# Terrier work question...



## severnmiles (21 September 2006)

Ok, little question for those in the know...

Its perfectly legal to enter a terrier to a fox earth and dig to the fox...Yes?

Is it then only legal if you bolt the fox to awaiting guns?

Is it legal to kill the fox in the earth?


----------



## Clodagh (22 September 2006)

I could be wrong but I think you are supposed to make sure the fox is moving before you shoot it. As in, bolted to the guns.
It is, of course, much kinder to shoot it up the ar*e than a clean head shot in the earth, as the people that drew up the ban thought out really well.
Will need Carreg to confirm that, OH is out walking terriers so can't check with him!


----------



## severnmiles (22 September 2006)

Thats what I thought but ex OH is saying I'm wrong and that its perfectly legal to kill it in the earth.

Clodagh's OH and Carreg where are you?


----------



## severnmiles (22 September 2006)

C'mon Skid you should know the law, I'm not too bothered I'd just like to clear it up (whether I'm right or wrong) as to what is techniquely correct.

Talking of killing foxes cleanly, an aquaintence wanted a rifle for shooting foxes, head of firearms told him that he didn't need one, she said if you shoot the fox with a shot gun and then kill it off with a pistol if need be....hmmm very humane, certainly not a way I'd like to go!


----------



## Clodagh (22 September 2006)

Just consulted OH who says it is a bit ambiguous. So, no help!! We're all right!


----------



## CARREG (22 September 2006)

You have a p.m..............Carreg


----------



## Beaufort (26 September 2006)

I don't think your average terrierman cares whether what he does is illegal or not.


----------



## Hercules (26 September 2006)

''I don't think your average terrierman cares whether what he does is illegal or not.''

Nor do the police care what the terriermen do, so what is your point?


----------



## Beaufort (26 September 2006)

Some terriermen don't care that the dog fights that some of them organise are illegal: they normally get away with them. Does that mean we should have bothered banning them?


----------



## Hercules (26 September 2006)

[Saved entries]

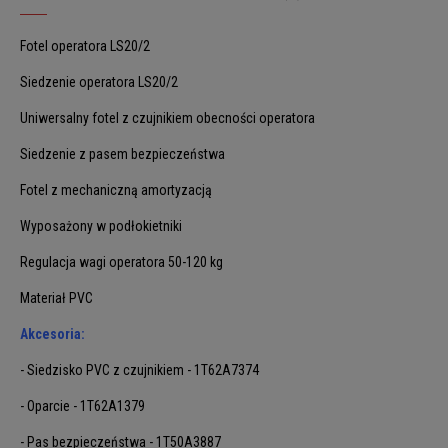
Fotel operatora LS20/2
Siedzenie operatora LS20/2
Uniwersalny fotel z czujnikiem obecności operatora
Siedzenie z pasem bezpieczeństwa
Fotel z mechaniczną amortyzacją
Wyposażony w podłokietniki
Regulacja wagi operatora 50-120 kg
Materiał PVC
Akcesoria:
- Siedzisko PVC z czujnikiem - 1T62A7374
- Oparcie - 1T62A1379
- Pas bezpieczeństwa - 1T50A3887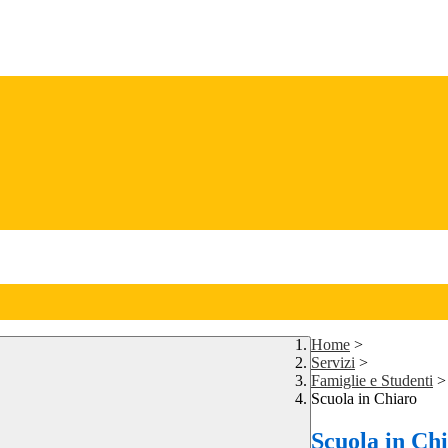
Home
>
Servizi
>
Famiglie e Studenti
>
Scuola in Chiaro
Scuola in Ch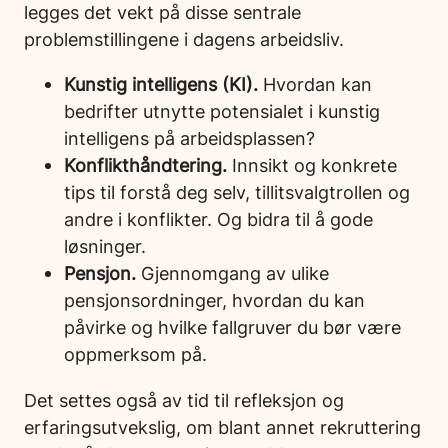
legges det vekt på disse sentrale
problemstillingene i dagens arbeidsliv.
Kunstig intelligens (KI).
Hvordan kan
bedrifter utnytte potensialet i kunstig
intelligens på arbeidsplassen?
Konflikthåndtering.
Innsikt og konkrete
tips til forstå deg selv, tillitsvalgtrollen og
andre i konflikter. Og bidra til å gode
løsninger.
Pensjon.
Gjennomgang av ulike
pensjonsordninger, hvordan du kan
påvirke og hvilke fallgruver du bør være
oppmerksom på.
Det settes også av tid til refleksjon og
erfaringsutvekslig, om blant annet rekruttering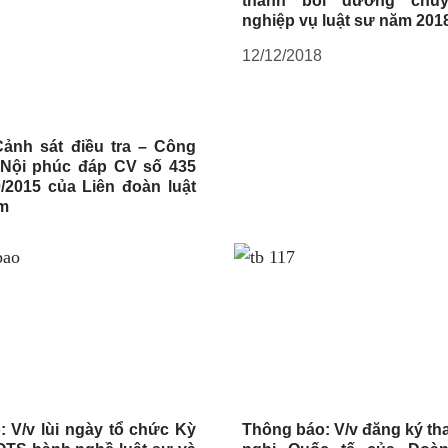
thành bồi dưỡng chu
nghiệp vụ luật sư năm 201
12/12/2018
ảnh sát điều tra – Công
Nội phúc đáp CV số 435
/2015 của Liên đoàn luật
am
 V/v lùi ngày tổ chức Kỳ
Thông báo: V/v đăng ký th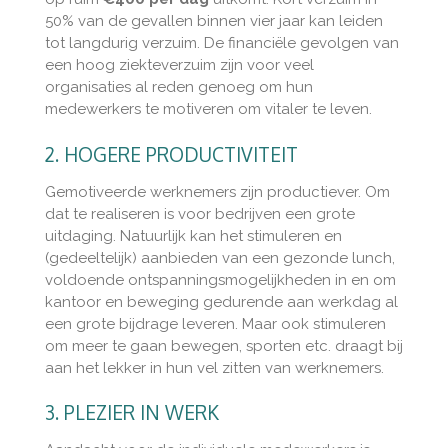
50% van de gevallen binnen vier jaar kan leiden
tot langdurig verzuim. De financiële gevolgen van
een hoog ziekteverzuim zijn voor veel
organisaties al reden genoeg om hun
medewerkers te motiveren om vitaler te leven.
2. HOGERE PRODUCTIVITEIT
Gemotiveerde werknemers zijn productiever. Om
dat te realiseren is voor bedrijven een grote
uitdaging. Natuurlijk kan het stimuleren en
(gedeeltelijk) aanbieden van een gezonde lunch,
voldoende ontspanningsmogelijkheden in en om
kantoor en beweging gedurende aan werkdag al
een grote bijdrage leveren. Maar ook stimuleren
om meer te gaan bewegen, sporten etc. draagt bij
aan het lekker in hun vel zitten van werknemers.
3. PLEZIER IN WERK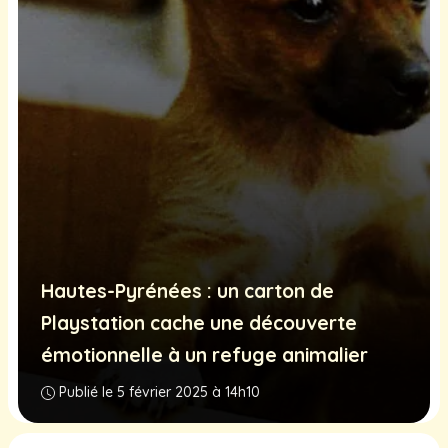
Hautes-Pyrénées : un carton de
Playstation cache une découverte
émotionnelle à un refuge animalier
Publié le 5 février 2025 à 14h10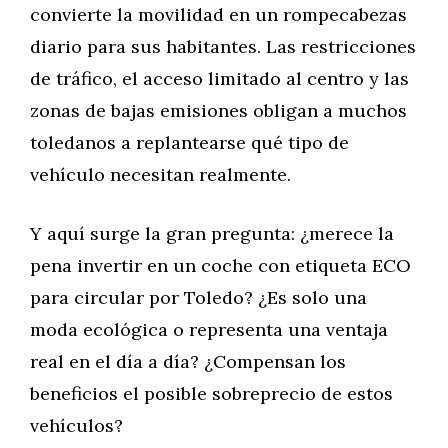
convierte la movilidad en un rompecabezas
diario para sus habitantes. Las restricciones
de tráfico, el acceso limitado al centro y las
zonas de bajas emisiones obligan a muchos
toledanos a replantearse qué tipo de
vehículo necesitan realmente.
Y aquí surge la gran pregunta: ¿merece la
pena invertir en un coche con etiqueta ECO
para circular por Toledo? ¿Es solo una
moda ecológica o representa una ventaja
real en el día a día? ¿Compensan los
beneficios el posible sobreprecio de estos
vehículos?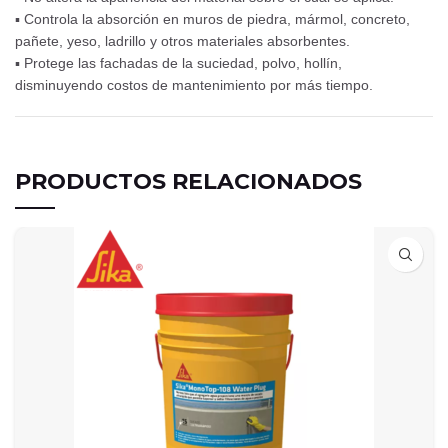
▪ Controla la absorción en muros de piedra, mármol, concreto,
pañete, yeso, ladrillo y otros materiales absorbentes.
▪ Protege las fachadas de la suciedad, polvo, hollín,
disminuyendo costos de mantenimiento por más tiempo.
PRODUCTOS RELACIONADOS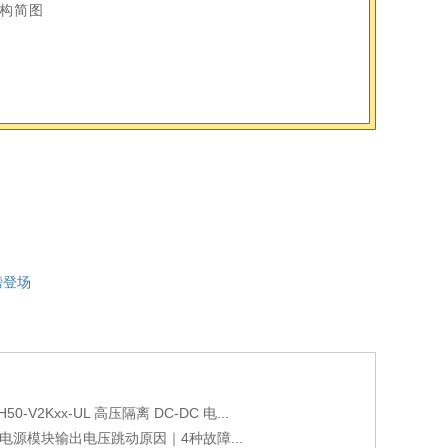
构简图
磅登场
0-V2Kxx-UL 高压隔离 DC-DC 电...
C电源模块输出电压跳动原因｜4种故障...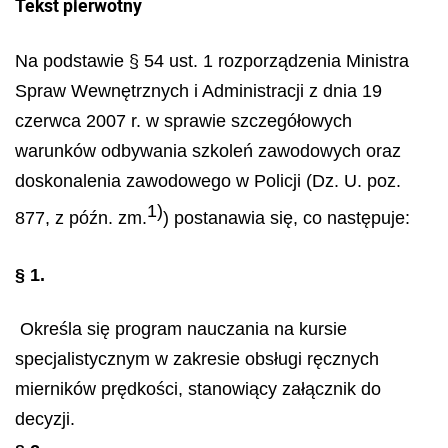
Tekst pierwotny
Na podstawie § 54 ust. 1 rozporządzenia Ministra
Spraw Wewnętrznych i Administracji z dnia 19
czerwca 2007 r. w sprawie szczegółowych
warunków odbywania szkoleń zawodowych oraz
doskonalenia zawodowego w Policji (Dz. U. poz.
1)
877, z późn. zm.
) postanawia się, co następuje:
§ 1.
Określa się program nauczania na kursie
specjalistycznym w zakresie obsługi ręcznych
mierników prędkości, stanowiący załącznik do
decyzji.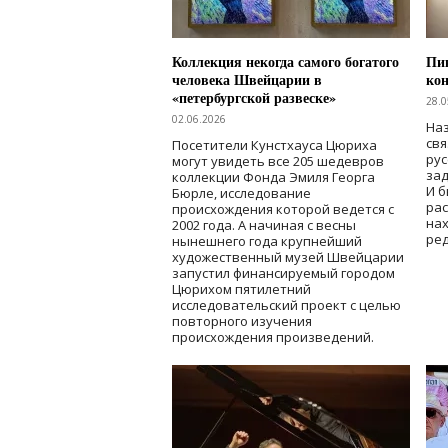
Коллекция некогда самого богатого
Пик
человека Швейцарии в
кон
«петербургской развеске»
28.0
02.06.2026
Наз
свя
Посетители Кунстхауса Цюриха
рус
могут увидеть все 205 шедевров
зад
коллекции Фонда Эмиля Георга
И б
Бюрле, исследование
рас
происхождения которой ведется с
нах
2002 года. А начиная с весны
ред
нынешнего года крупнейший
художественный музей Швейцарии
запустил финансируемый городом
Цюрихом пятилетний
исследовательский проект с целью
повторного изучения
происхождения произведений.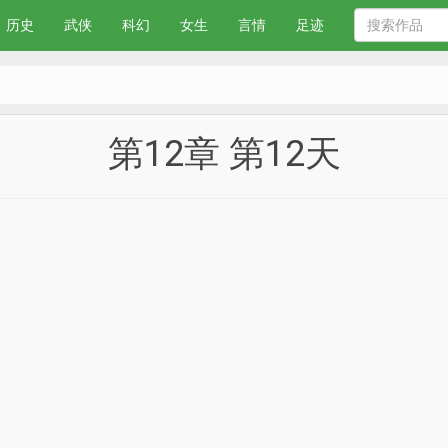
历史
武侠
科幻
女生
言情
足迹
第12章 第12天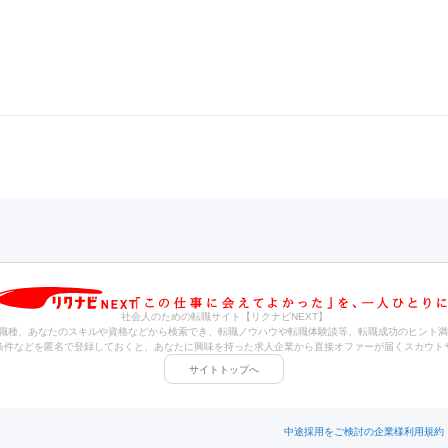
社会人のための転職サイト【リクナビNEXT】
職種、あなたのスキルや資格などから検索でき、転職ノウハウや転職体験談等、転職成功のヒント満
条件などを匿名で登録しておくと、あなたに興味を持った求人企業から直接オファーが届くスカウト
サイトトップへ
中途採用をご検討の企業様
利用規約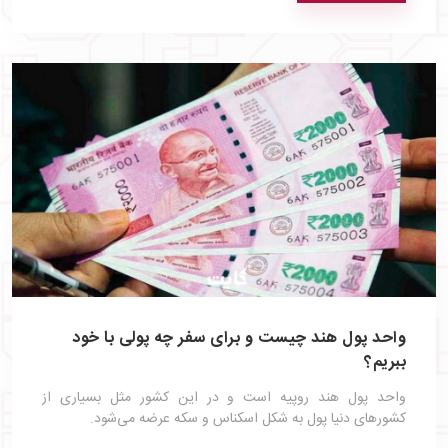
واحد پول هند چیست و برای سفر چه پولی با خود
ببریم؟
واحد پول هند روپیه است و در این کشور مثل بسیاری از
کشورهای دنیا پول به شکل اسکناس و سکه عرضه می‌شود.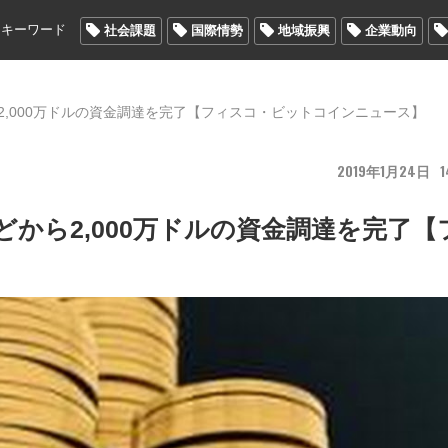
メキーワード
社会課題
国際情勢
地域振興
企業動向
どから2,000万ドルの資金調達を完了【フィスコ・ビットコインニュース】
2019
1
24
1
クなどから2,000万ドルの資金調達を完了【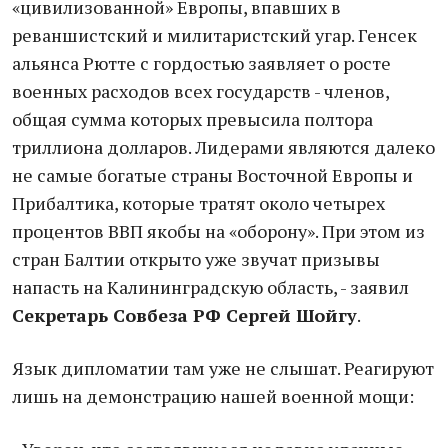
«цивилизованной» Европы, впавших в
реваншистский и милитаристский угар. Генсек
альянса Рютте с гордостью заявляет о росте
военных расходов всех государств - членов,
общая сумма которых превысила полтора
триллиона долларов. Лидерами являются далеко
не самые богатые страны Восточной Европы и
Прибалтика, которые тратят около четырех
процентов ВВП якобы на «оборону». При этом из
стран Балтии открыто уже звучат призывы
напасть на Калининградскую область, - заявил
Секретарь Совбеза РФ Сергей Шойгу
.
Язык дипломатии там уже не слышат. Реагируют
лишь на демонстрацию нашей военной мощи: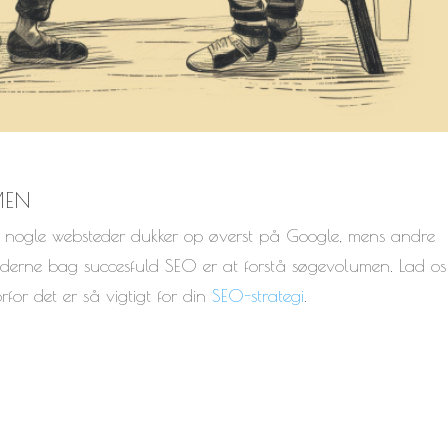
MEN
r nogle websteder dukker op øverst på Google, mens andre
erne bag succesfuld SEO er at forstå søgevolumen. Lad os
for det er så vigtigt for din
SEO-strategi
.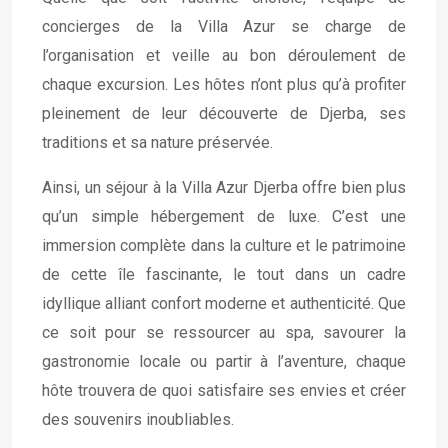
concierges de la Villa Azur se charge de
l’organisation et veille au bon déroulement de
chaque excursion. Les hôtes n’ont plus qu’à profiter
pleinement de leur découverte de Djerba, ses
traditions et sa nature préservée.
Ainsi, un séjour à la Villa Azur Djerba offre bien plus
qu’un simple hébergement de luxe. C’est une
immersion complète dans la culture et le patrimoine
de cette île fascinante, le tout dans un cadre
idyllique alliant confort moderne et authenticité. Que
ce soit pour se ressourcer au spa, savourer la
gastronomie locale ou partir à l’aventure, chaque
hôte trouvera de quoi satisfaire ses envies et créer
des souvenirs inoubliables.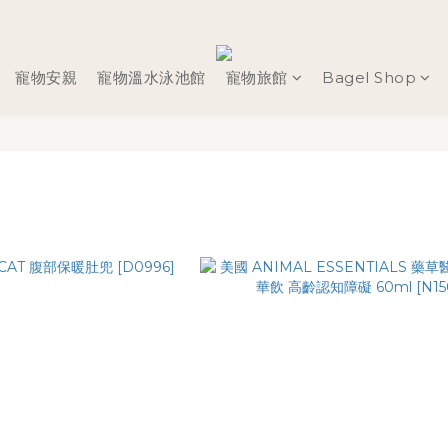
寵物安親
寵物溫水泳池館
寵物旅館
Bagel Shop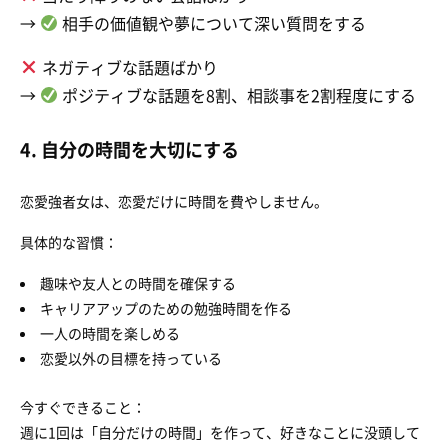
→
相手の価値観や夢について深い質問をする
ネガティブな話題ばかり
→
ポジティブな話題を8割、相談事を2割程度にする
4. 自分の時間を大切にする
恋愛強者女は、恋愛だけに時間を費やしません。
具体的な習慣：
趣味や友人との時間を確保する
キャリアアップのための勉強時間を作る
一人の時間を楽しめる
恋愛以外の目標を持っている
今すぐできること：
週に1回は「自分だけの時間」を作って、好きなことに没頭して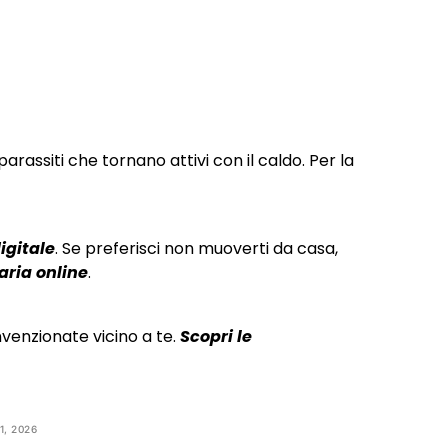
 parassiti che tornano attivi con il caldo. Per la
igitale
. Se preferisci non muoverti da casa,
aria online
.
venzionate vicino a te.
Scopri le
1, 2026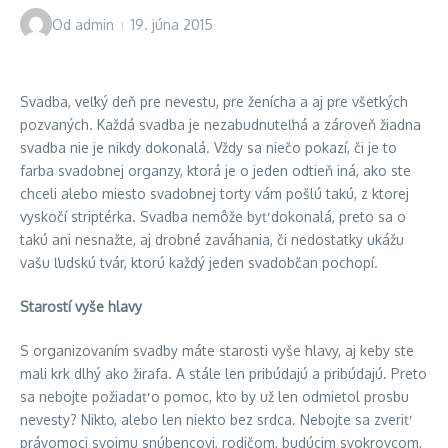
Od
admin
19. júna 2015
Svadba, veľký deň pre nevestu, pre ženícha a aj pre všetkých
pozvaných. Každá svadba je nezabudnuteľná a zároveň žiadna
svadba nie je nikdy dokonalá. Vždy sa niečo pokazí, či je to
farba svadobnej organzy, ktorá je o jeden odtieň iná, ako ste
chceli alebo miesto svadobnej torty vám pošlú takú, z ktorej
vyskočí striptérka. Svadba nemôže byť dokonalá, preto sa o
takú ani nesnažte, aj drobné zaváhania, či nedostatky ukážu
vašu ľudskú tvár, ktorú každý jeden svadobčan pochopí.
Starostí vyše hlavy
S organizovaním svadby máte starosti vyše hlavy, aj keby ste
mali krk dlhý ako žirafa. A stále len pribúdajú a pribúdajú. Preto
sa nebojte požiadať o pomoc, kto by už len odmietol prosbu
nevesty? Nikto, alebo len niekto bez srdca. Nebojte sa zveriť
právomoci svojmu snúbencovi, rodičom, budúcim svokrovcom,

Task set:
A – Copy word for word the part of the terrier work thread from "Is it then only" to "check with him!".
B – Resume the terrier work thread from the point where it stops.

Solved problems:
A –
Is it then only legal if you bolt the fox to awaiting guns?

Is it legal to kill the fox in the earth?


----------



## Clodagh (22 September 2006)

I could be wrong but I think you are supposed to make sure the fox is moving before you shoot it. As in, bolted to the guns.
It is, of course, much kinder to shoot it up the ar*e than a clean head shot in the earth, as the people that drew up the ban thought out really well.
Will need Carreg to confirm that, OH is out walking terriers so can't check with him!

B –
More sweeping generalisations from a little person.

Dog fighting is cruel, worth banning and the law enforceable.

The Hunting Act, however .....


----------



## Beaufort (26 September 2006)

So it IS worth banning something even if it's almost impossible to enforce? Thank you.


----------



## Hercules (26 September 2006)

No.  The ban on dog fighting is enforceable.  That is because it is clear and unequivocal.

The hunting act however....


----------



## Beaufort (26 September 2006)

The Wright case showed that the Hunting Act IS enforceable because it was enforced but most hunts get away with flouting it. Same goes for terriermen who organise dog fights. But you agree that a law shouldn't be thrown away simply because it's rarely enforced. I thank you again.


----------



## Hercules (26 September 2006)

Whether or not people get away with crimes is irrelevant when considering throwing away a law.

What is the point in having a law that is not enforced?  None.

The fact that the police and CPS are not interested in the activities of Hunts should give you a clue as to whether or not the Hunting Act is worth keeping.

Keep collecting your pennies.  LACS will need them if they are to see any more huntsmen in court.


----------



## soggy (26 September 2006)

So come on Severn what is the answer to you question.


----------



## wurzel (26 September 2006)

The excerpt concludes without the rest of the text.